• [Work item] Pictures stay out; please output the remaining data exactly.

Saved data entries:
+--

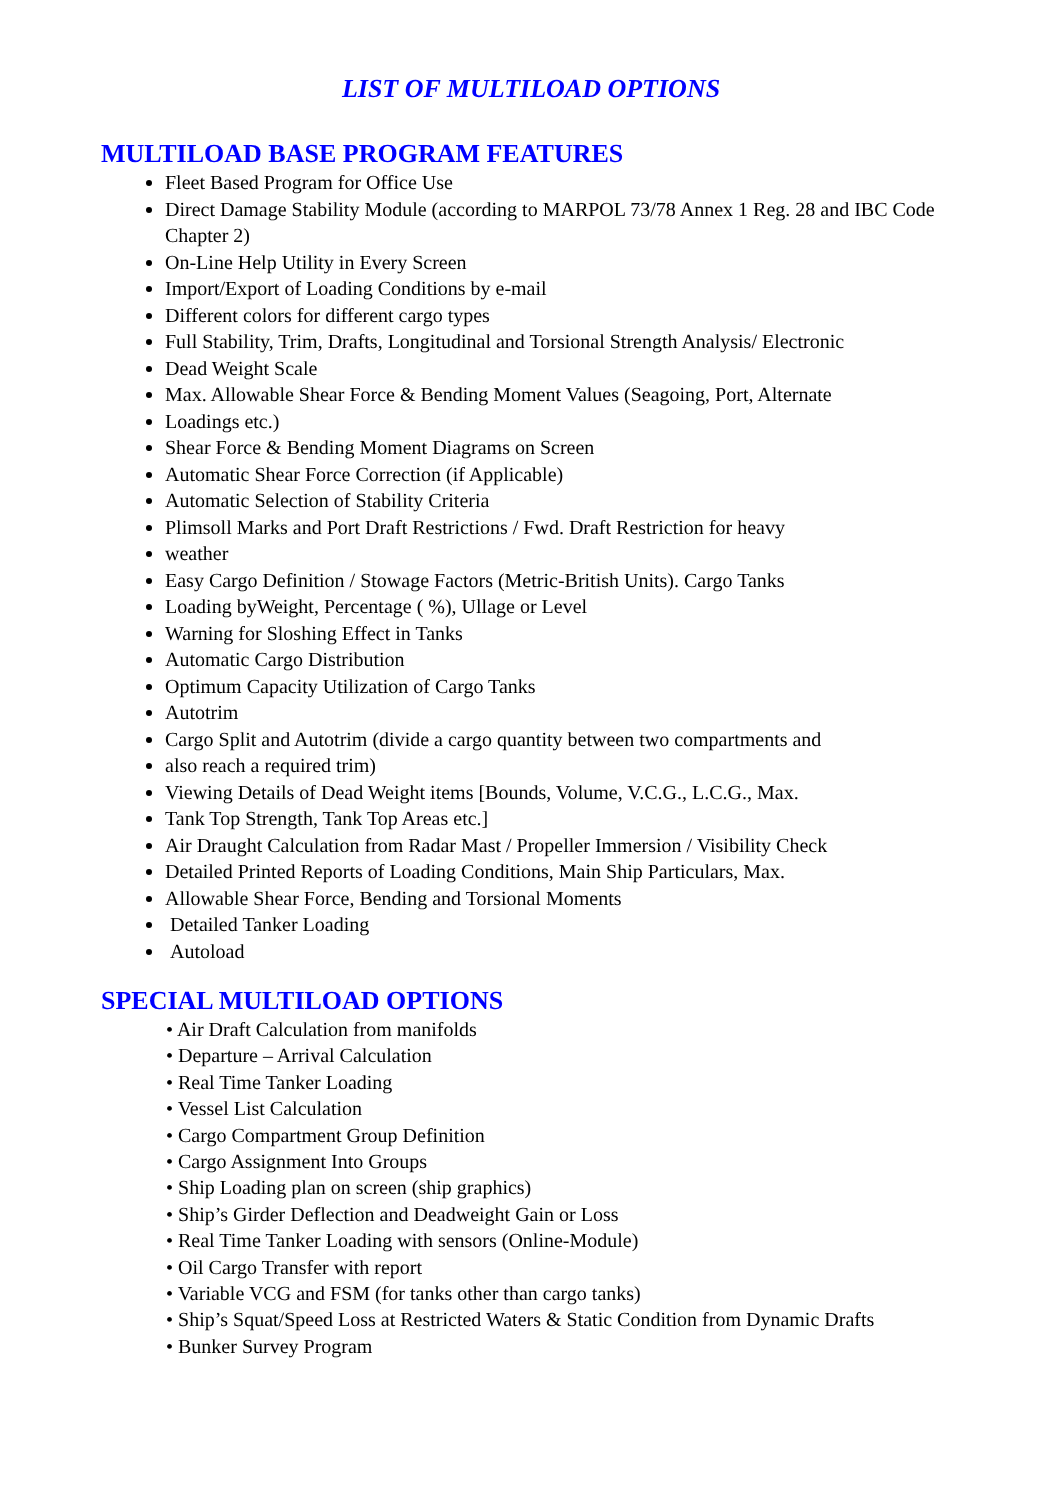LIST OF MULTILOAD OPTIONS
MULTILOAD BASE PROGRAM FEATURES
Fleet Based Program for Office Use
Direct Damage Stability Module (according to MARPOL 73/78 Annex 1 Reg. 28 and IBC Code Chapter 2)
On-Line Help Utility in Every Screen
Import/Export of Loading Conditions by e-mail
Different colors for different cargo types
Full Stability, Trim, Drafts, Longitudinal and Torsional Strength Analysis/ Electronic
Dead Weight Scale
Max. Allowable Shear Force & Bending Moment Values (Seagoing, Port, Alternate
Loadings etc.)
Shear Force & Bending Moment Diagrams on Screen
Automatic Shear Force Correction (if Applicable)
Automatic Selection of Stability Criteria
Plimsoll Marks and Port Draft Restrictions / Fwd. Draft Restriction for heavy
weather
Easy Cargo Definition / Stowage Factors (Metric-British Units). Cargo Tanks
Loading byWeight, Percentage ( %), Ullage or Level
Warning for Sloshing Effect in Tanks
Automatic Cargo Distribution
Optimum Capacity Utilization of Cargo Tanks
Autotrim
Cargo Split and Autotrim (divide a cargo quantity between two compartments and
also reach a required trim)
Viewing Details of Dead Weight items [Bounds, Volume, V.C.G., L.C.G., Max.
Tank Top Strength, Tank Top Areas etc.]
Air Draught Calculation from Radar Mast / Propeller Immersion / Visibility Check
Detailed Printed Reports of Loading Conditions, Main Ship Particulars, Max.
Allowable Shear Force, Bending and Torsional Moments
Detailed Tanker Loading
Autoload
SPECIAL MULTILOAD OPTIONS
• Air Draft Calculation from manifolds
• Departure – Arrival Calculation
• Real Time Tanker Loading
• Vessel List Calculation
• Cargo Compartment Group Definition
• Cargo Assignment Into Groups
• Ship Loading plan on screen (ship graphics)
• Ship’s Girder Deflection and Deadweight Gain or Loss
• Real Time Tanker Loading with sensors (Online-Module)
• Oil Cargo Transfer with report
• Variable VCG and FSM (for tanks other than cargo tanks)
• Ship’s Squat/Speed Loss at Restricted Waters & Static Condition from Dynamic Drafts
• Bunker Survey Program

+--

• [Solution to this problem]
LIST OF MULTILOAD OPTIONS
MULTILOAD BASE PROGRAM FEATURES
Fleet Based Program for Office Use
Direct Damage Stability Module (according to MARPOL 73/78 Annex 1 Reg. 28 and IBC Code Chapter 2)
On-Line Help Utility in Every Screen
Import/Export of Loading Conditions by e-mail
Different colors for different cargo types
Full Stability, Trim, Drafts, Longitudinal and Torsional Strength Analysis/ Electronic
Dead Weight Scale
Max. Allowable Shear Force & Bending Moment Values (Seagoing, Port, Alternate
Loadings etc.)
Shear Force & Bending Moment Diagrams on Screen
Automatic Shear Force Correction (if Applicable)
Automatic Selection of Stability Criteria
Plimsoll Marks and Port Draft Restrictions / Fwd. Draft Restriction for heavy
weather
Easy Cargo Definition / Stowage Factors (Metric-British Units). Cargo Tanks
Loading byWeight, Percentage ( %), Ullage or Level
Warning for Sloshing Effect in Tanks
Automatic Cargo Distribution
Optimum Capacity Utilization of Cargo Tanks
Autotrim
Cargo Split and Autotrim (divide a cargo quantity between two compartments and
also reach a required trim)
Viewing Details of Dead Weight items [Bounds, Volume, V.C.G., L.C.G., Max.
Tank Top Strength, Tank Top Areas etc.]
Air Draught Calculation from Radar Mast / Propeller Immersion / Visibility Check
Detailed Printed Reports of Loading Conditions, Main Ship Particulars, Max.
Allowable Shear Force, Bending and Torsional Moments
Detailed Tanker Loading
Autoload
SPECIAL MULTILOAD OPTIONS
• Air Draft Calculation from manifolds
• Departure – Arrival Calculation
• Real Time Tanker Loading
• Vessel List Calculation
• Cargo Compartment Group Definition
• Cargo Assignment Into Groups
• Ship Loading plan on screen (ship graphics)
• Ship’s Girder Deflection and Deadweight Gain or Loss
• Real Time Tanker Loading with sensors (Online-Module)
• Oil Cargo Transfer with report
• Variable VCG and FSM (for tanks other than cargo tanks)
• Ship’s Squat/Speed Loss at Restricted Waters & Static Condition from Dynamic Drafts
• Bunker Survey Program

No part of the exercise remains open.